И я не стал его чересчур томить. Объяснил, что он и другие покупатели стали… жертвами-не жертвами, но подопытными кроликами эксперимента, проводимого профессором Беззубцевым. Профессору, в общем-то, наплевать, что произойдет с потребителями снадобья. Кто беспощадно подсядет на наркотик, а у кого-то, вполне можно допустить, окажется иммунитет… Иными словами, наш ученый проводит негласные клинические испытания на людях, совершенно ничего не подозревающих. Это и есть о главное, что нужно ему перед побегом на запад.
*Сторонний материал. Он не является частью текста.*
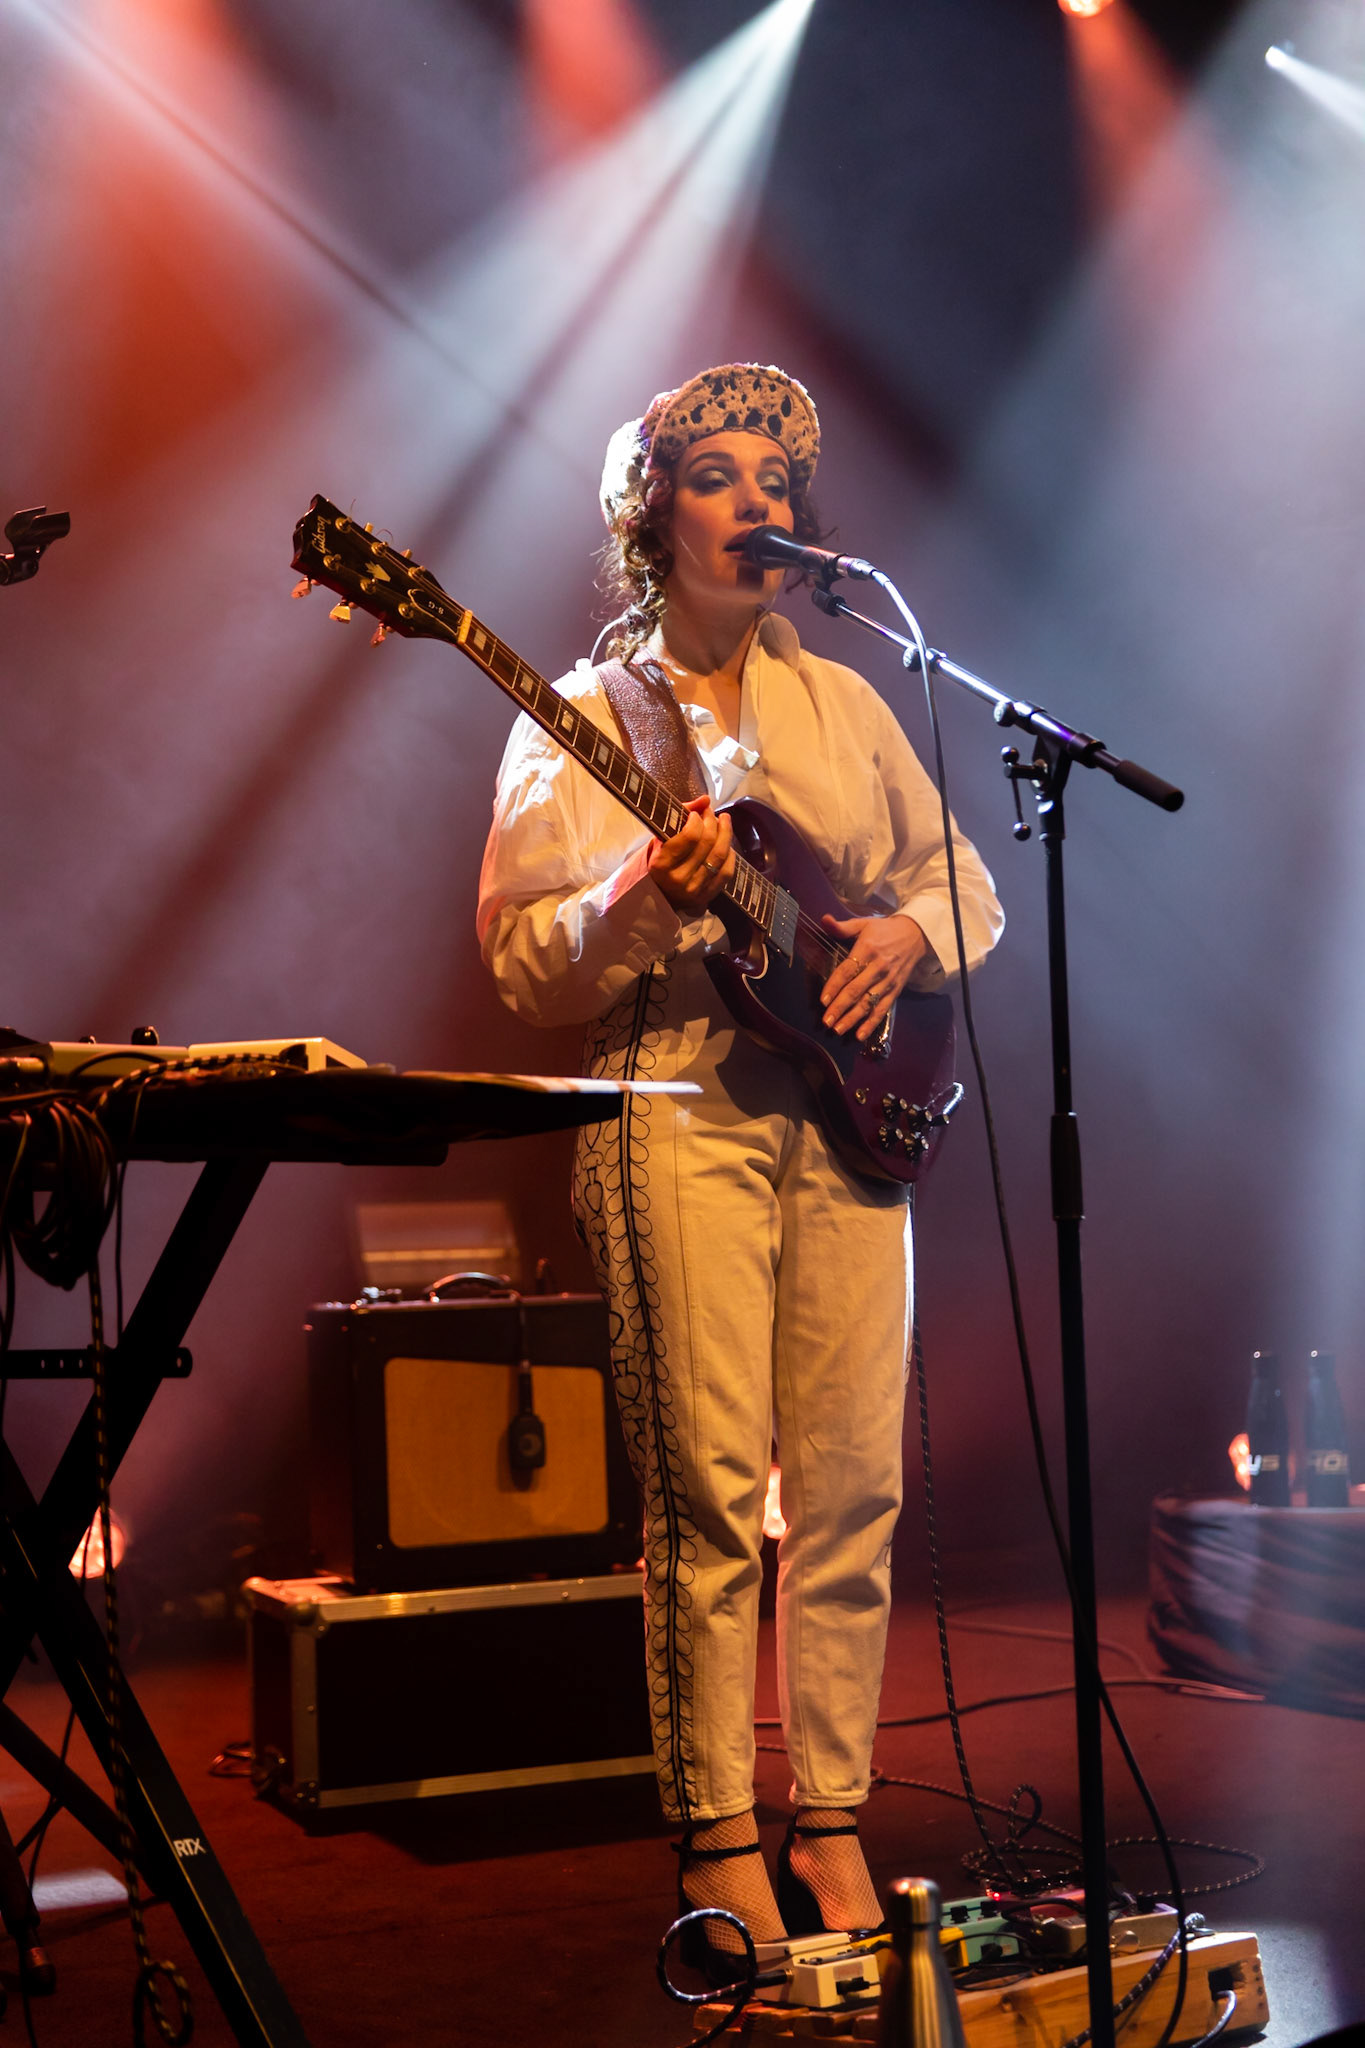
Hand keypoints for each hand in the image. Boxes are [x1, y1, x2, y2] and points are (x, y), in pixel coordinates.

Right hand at [648, 795, 734, 912]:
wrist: (661, 892)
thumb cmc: (662, 858)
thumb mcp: (663, 836)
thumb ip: (680, 814)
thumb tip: (705, 799)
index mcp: (661, 864)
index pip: (689, 836)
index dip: (697, 819)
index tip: (696, 813)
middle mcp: (678, 879)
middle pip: (707, 843)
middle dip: (712, 821)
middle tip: (711, 813)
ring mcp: (694, 889)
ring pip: (720, 855)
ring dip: (726, 833)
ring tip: (724, 820)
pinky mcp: (707, 897)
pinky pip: (727, 871)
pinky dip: (731, 854)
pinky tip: (727, 843)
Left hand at [820, 913, 929, 1041]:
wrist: (917, 935)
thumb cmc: (885, 930)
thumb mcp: (864, 924)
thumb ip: (842, 926)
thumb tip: (824, 919)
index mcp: (867, 949)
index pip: (847, 971)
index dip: (834, 986)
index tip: (823, 1000)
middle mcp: (878, 967)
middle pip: (856, 990)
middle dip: (840, 1007)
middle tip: (826, 1021)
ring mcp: (888, 980)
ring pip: (868, 1002)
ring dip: (853, 1018)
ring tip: (838, 1029)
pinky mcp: (896, 990)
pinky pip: (882, 1009)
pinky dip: (872, 1023)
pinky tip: (860, 1035)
Где он рассчитывает стать триумфатором со своим уникальным психоделиком. А Жирков тут совершенно не при чем. То есть, он знать не знает об истинной цели распространения. Беззубцев просто использует его втемную.
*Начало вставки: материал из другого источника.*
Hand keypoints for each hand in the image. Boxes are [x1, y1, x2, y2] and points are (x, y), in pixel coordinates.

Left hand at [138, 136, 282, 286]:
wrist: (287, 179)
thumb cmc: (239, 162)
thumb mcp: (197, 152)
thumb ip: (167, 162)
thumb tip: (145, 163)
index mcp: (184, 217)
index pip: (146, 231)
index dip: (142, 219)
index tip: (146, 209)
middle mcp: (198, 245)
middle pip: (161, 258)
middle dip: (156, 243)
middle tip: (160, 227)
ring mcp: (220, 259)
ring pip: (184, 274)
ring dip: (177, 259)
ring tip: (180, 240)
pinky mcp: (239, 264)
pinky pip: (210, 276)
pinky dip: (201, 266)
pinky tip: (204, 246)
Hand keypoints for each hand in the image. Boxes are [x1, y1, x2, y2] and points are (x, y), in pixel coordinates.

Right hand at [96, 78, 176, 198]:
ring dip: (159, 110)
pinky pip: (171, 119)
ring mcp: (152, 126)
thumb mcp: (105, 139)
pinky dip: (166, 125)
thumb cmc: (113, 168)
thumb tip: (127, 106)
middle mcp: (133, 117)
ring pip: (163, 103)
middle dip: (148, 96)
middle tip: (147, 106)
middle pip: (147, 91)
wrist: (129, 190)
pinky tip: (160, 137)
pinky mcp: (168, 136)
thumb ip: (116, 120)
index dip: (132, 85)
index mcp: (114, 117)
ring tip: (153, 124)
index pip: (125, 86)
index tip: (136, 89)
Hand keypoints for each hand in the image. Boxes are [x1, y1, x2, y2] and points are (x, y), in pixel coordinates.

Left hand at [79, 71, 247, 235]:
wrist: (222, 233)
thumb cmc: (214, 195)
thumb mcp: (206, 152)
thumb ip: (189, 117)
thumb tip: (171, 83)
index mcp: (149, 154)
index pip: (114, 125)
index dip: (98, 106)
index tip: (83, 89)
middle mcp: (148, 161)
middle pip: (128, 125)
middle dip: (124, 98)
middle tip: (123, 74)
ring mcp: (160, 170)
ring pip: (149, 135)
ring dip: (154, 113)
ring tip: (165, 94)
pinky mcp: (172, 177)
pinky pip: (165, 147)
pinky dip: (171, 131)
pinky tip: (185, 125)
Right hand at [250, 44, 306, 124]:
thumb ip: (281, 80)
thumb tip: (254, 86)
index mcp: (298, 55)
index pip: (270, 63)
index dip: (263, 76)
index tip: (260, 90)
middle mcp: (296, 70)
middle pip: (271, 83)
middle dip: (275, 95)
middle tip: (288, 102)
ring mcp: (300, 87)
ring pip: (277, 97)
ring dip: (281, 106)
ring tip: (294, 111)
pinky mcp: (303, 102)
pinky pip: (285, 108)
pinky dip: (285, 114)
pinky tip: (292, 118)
Подпольный магнат слушал меня совершенно бесстрастно. Выдержка у него была великолепная. Это и понятно: жизнь научила. Но я угадывал ход его мыслей. Именно на такой ход я и рассчитывал.

Тут было два козыря.

Первый — чисто логический. Виталий Алексеевич, конечно, вмиг сообразит, какой огромный бонус может дать ему овладение препаратом Беззубцева. Как подмять профессора под себя — этот вопрос он, наверное, уже решал, слушая меня. Прокручивал варианты. А второй мой тонкий ход — психологический. Я рассчитывал на то, что самолюбие цеховика будет больно ужалено. Быть подопытным кроликом⁈ — это особенно обидно человеку, считающему себя чем-то вроде пупа Земли. Или, сказать лучше, такого невидимого паука, который упивается тайной властью, незаметно для всего мира дергая за паутинки-ниточки и создавая события в свою пользу.

И вот для такого человека узнать, что он стал лабораторным организмом, чем-то в экспериментальной пробирке… Ну, это выше его сил! Этого прощать нельзя.

Я видел это по его лицу и взгляду. Он стремительно что-то обдумал. Взглянул на меня. И я сразу понял, почему этот человек сумел стать пусть подпольным, но миллионером. Он на самом деле умел ставить цели и достигать их. Невзирая на преграды. Любую преграду он мог преодолеть, если был уверен в правильности и достижимости цели.

— Так, — сказал он. — А почему вдруг вы решили мне об этом рассказать?

Я ждал этого вопроса.

— Ну… — здесь я постарался злорадно ухмыльнуться, — это личный мотив, скажем так.

— Вам есть за что не любить вашего профессора…

— Беззубцева. Да. Так оно и есть. Подробности не важны.

Он подумал.

— Допустим. И чего вы хотите от меня?

— Содействия. Мне кажется, нам надо совместно нанести визит профессору. Поговорить с ним по-взрослому. И обернуть ситуацию в свою пользу.

Магнат долгим взором посмотрел на меня. Я спокойно выдержал этот безмолвный экзамен. И Виталий Алексеевич произнес:

— А мне кажется, что ты, юниор, далеко пойдешь…

— Мне тоже хочется так думать.

— А если так, то твои предложения?

— Так я уже сказал…

— Это общие слова. Конкретнее.

— Конкретнее — я предполагаю, что у вас есть люди, которые… правильно с ним поговорят. Чтобы он стал словоохотливым.

Я говорил это столь веско, что Витек с невольным уважением покосился на меня. А по краткой, почти неуловимой усмешке хозяина я понял, что попал в точку. Такие люди у него есть. Было бы странно, если б не было! При его-то жизни.

Он еще помолчал немного, прежде, чем спросить одним словом:

— Адрес?

— Есть, — а я ответил одним слогом.

— Тогда навестим, — спокойно ответил он.

…На улице я сказал Витьке:

— Давай отойдем подальше, там и позвоним. Он лишь кивнул. Он вообще, похоже, решил, что в наших совместных действиях думаю, принимаю решения один я. Но меня это устраивало.